[Spatial layout data]
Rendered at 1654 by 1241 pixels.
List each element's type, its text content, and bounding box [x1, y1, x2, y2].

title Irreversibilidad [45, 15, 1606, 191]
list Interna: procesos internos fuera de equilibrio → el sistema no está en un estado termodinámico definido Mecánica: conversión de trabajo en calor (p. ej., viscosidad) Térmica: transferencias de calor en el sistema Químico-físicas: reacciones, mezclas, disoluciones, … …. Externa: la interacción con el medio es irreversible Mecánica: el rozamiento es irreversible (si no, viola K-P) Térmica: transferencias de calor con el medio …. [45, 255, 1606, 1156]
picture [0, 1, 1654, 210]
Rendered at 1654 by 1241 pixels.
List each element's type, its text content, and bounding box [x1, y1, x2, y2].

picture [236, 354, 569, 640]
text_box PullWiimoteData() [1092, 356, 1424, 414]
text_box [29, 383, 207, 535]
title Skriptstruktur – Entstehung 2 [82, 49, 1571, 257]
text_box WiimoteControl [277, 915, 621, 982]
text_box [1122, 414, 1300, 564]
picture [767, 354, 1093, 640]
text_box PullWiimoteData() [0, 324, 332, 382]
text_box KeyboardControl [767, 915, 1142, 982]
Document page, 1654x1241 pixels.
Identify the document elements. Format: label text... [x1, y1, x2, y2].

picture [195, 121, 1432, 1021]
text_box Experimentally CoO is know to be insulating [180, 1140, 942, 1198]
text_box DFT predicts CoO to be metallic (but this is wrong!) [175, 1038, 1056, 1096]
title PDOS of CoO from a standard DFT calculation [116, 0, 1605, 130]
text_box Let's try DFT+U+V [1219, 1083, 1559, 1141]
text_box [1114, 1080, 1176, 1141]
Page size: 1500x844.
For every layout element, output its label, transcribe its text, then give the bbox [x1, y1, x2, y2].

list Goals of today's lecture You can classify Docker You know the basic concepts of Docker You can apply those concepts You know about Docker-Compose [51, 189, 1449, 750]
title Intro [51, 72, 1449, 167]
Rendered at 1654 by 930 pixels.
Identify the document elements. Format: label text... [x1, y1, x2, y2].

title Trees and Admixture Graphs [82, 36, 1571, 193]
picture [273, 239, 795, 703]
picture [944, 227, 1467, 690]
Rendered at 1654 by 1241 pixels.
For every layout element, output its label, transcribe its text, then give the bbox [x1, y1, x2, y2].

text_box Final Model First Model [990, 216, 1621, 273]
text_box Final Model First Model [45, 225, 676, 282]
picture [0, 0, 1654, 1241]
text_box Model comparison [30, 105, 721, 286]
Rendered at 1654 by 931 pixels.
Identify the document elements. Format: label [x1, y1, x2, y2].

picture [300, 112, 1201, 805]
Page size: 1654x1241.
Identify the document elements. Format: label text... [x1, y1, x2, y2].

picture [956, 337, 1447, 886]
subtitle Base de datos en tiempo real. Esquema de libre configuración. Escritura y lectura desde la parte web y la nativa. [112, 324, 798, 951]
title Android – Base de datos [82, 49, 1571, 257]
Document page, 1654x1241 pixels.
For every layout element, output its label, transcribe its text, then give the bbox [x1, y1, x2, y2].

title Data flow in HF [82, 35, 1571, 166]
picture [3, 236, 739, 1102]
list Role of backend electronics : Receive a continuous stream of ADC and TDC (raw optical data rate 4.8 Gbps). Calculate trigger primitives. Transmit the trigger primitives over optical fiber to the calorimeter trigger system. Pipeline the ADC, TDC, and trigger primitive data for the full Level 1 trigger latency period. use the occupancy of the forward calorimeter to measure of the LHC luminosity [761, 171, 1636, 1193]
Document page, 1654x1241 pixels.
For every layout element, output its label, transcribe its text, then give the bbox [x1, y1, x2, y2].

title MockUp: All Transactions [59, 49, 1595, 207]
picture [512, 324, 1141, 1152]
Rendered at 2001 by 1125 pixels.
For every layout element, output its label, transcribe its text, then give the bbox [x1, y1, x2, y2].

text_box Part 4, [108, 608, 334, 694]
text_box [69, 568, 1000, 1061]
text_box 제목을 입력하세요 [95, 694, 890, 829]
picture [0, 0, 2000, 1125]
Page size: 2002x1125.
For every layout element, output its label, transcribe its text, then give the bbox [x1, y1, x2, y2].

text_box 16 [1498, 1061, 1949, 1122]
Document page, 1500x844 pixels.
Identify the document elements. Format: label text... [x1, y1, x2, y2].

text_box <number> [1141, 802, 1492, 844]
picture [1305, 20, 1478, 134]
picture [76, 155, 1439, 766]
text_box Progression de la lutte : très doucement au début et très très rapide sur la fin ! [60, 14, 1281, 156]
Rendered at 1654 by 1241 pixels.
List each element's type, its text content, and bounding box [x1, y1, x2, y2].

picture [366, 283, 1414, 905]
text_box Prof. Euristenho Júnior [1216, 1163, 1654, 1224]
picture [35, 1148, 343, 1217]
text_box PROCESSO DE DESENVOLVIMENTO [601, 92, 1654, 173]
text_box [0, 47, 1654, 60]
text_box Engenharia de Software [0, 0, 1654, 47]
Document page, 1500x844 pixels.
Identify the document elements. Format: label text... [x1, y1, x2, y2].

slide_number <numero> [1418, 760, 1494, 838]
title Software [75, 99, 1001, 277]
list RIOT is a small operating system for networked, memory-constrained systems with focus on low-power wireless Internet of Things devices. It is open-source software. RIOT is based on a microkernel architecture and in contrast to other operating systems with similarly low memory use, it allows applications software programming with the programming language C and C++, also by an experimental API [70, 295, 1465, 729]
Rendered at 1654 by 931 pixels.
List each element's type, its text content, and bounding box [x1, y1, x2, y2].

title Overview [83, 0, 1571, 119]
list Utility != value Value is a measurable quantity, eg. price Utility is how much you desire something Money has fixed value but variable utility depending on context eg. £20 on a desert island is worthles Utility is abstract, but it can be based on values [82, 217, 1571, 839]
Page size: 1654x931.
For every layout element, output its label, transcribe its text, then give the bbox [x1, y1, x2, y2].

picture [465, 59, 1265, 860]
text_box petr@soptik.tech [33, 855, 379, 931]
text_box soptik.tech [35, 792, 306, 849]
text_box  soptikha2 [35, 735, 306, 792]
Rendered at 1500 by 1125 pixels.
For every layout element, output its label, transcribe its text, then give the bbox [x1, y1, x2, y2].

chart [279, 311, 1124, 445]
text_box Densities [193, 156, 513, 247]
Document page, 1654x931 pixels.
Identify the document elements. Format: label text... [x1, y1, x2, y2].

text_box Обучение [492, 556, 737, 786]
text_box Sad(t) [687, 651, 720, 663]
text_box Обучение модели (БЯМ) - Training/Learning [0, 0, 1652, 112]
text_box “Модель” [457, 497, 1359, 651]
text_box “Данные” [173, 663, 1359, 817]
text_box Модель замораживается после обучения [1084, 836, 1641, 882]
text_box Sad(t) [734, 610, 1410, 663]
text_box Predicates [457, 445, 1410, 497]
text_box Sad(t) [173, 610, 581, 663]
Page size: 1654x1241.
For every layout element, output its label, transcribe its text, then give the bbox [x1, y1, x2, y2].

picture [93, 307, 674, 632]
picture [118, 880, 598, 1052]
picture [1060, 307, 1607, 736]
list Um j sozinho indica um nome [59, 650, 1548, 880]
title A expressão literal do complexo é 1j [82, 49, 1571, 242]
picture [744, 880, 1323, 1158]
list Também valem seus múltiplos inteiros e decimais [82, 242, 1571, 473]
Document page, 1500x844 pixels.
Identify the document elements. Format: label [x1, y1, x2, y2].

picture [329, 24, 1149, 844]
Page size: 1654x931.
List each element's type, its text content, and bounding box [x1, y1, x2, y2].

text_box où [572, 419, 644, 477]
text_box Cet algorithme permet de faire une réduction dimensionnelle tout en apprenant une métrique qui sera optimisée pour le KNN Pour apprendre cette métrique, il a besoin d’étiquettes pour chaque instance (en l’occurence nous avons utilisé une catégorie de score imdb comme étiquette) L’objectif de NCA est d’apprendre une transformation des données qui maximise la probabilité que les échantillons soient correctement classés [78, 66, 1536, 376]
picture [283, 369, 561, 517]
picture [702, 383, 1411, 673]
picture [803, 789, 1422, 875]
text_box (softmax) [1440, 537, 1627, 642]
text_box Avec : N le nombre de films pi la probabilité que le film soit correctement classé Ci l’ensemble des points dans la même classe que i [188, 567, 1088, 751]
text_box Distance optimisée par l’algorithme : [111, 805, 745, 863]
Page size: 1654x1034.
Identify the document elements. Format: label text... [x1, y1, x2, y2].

■ YOUR GOAL: Copy the material verbatim, from its first line through the line containing "text_box [1114, 1080, 1176, 1141]", and include both ends.

■ THE RESULT:
Rendered at 1654 by 1241 pixels.
List each element's type, its text content, and bounding box [x1, y1, x2, y2].

title Irreversibilidad [45, 15, 1606, 191]
list Interna: procesos internos fuera de equilibrio → el sistema no está en un estado termodinámico definido Mecánica: conversión de trabajo en calor (p. ej., viscosidad) Térmica: transferencias de calor en el sistema Químico-físicas: reacciones, mezclas, disoluciones, … …. Externa: la interacción con el medio es irreversible Mecánica: el rozamiento es irreversible (si no, viola K-P) Térmica: transferencias de calor con el medio …. [45, 255, 1606, 1156]
picture [0, 1, 1654, 210]
Rendered at 1654 by 1241 pixels.
List each element's type, its text content, and bounding box [x1, y1, x2, y2].

picture [236, 354, 569, 640]
text_box PullWiimoteData() [1092, 356, 1424, 414]
text_box [29, 383, 207, 535]
title Skriptstruktur – Entstehung 2 [82, 49, 1571, 257]
text_box WiimoteControl [277, 915, 621, 982]
text_box [1122, 414, 1300, 564]
picture [767, 354, 1093, 640]
text_box PullWiimoteData() [0, 324, 332, 382]
text_box KeyboardControl [767, 915, 1142, 982]
Document page, 1654x1241 pixels.
Identify the document elements. Format: label text... [x1, y1, x2, y2].

picture [195, 121, 1432, 1021]
text_box Experimentally CoO is know to be insulating [180, 1140, 942, 1198]
text_box DFT predicts CoO to be metallic (but this is wrong!) [175, 1038, 1056, 1096]
title PDOS of CoO from a standard DFT calculation [116, 0, 1605, 130]
text_box Let's try DFT+U+V [1219, 1083, 1559, 1141]
text_box [1114, 1080, 1176, 1141]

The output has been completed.